**Passage to read**:

Climate Change

Drawing by Emily Rodrigues

In December 2015 the Climate Change Conference in France met. During this
conference, the new Paris Agreement was negotiated. This agreement is a global effort to
reduce greenhouse gas emissions and worldwide climate changes. Global warming has had big
impacts around the nations and is on the rise still. Changes such as the oceans rising as well as
global temperature both in the atmosphere and oceans were discussed.
Scientists have been warning that we are close to crossing the line of seeing irreversible
effects. To put it in perspective, the globe is headed to a five degree Celsius rise (or 41 degrees
Fahrenheit). This may not seem to some like a very big number but it is around the same
temperature difference between our last ice age and today’s climate.

**Data for analysis**:
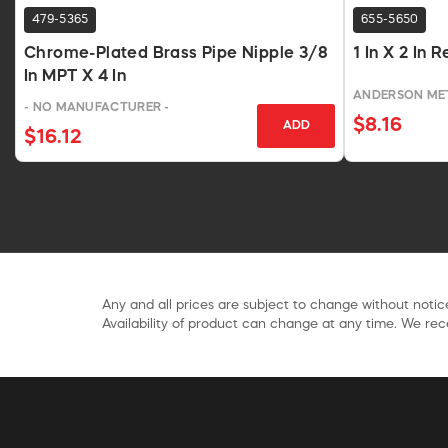
479-5365
655-5650
Chrome-Plated Brass Pipe Nipple 3/8
1 In X 2 In
In MPT X 4 In
ANDERSON ME
- NO MANUFACTURER -
$8.16
ADD
$16.12
Any and all prices are subject to change without notice
Availability of product can change at any time. We rece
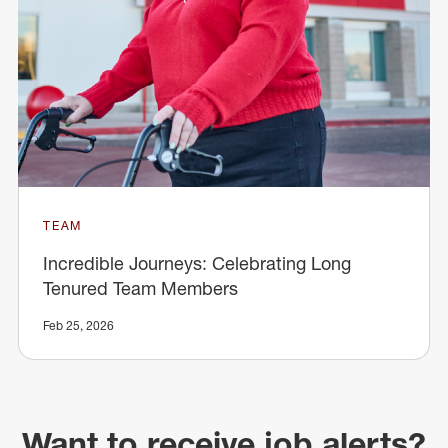
TEAM
Incredible Journeys: Celebrating Long
Tenured Team Members
Feb 25, 2026
Want to receive job alerts?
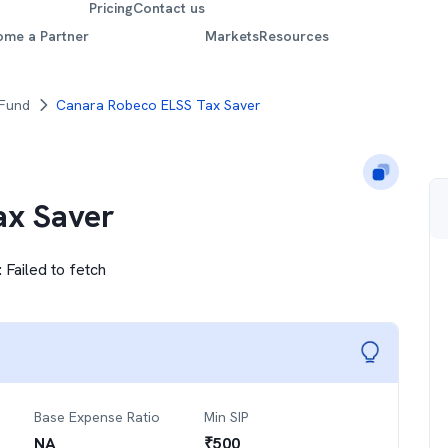
Pricing
Contact us
ome a Partner
Markets
Resources
 Fund
Canara Robeco ELSS Tax Saver
ax Saver
:
Failed to fetch
Base Expense Ratio
Min SIP
NA
₹
500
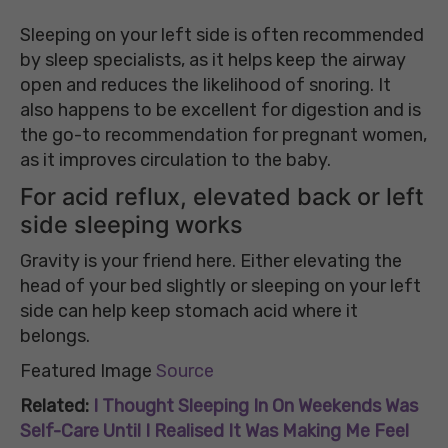
Sleeping on your left side is often recommended
by sleep specialists, as it helps keep the airway
open and reduces the likelihood of snoring. It
also happens to be excellent for digestion and is
the go-to recommendation for pregnant women,
as it improves circulation to the baby.
For acid reflux, elevated back or left
side sleeping works
Gravity is your friend here. Either elevating the
head of your bed slightly or sleeping on your left
side can help keep stomach acid where it
belongs.
Featured Image
Source
Related:
I Thought Sleeping In On Weekends Was
Self-Care Until I Realised It Was Making Me Feel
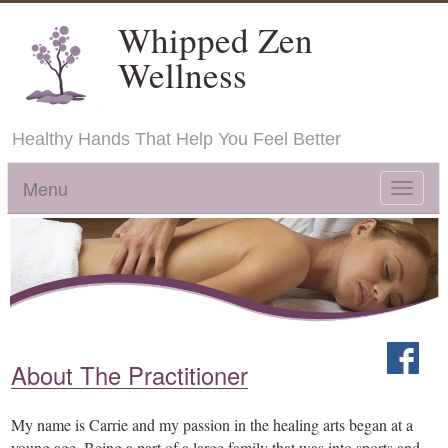
Whipped Zen
Wellness
Healthy Hands That Help You Feel Better
Menu
Toggle
navigat
About The Practitioner
My name is Carrie and my passion in the healing arts began at a
young age. Being a part of a large family that was into sports and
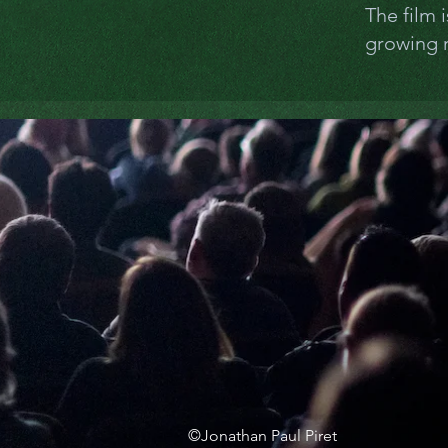
The film 
growing m
©Jonathan Paul Piret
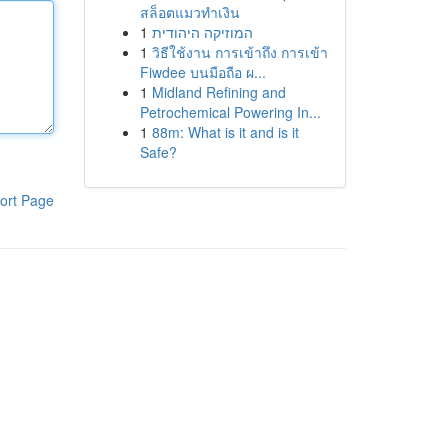
สล็อตแมวทำเงิน
1
המוזיקה היהודית
1
วิธีใช้งาน การเข้าถึง การเข้า
Fiwdee บนมือถือ ผ...
1
Midland Refining and
Petrochemical Powering In...
1
88m: What is it and is it
Safe?
ort Page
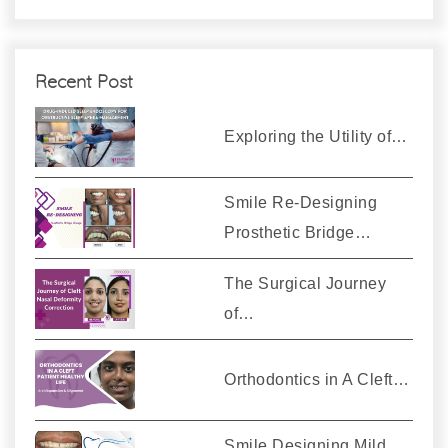
Recent Post
Exploring the Utility of…
Smile Re-Designing
Prosthetic Bridge…
The Surgical Journey
of…
Orthodontics in A Cleft…
Smile Designing Mild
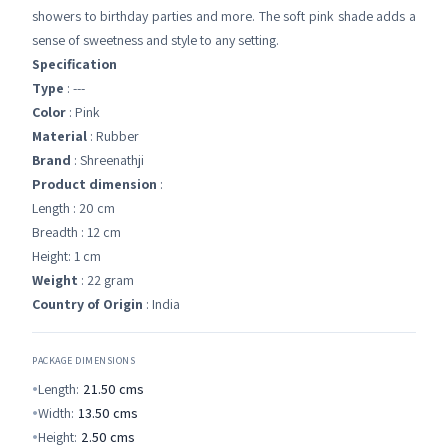
showers to birthday parties and more. The soft pink shade adds a
sense of sweetness and style to any setting.
Specification
Type
: ---
Color
: Pink
Material
: Rubber
Brand
: Shreenathji
Product dimension
:
Length : 20 cm
Breadth : 12 cm
Height: 1 cm
Weight
: 22 gram
Country of Origin
: India
PACKAGE DIMENSIONS
Length:
21.50
cms
Width:
13.50
cms
Height:
2.50
cms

**Exercises**:
1 - In the climate change article, do these statements agree with the text? Answer yes or no for each and quote the words that decide it.
(a) The Paris Agreement was negotiated during the conference in France.
(b) The Climate Change Conference in France met in December 2014.
(c) Scientists say irreversible effects have already been seen.
2 - Return the part of the climate change article starting with "Drawing by Emily" and going on through "oceans were discussed.", copied word for word.

**Expected results**:
1 -
(a) Yes: "During this conference, the new Paris Agreement was negotiated."
(b) No: "In December 2015 the Climate Change Conference in France met."
(c) No: "Scientists have been warning that we are close to crossing the line of seeing irreversible effects."

2 -
Drawing by Emily Rodrigues

In December 2015 the Climate Change Conference in France met. During this
conference, the new Paris Agreement was negotiated. This agreement is a global effort to
reduce greenhouse gas emissions and worldwide climate changes. Global warming has had big
impacts around the nations and is on the rise still. Changes such as the oceans rising as well as
global temperature both in the atmosphere and oceans were discussed.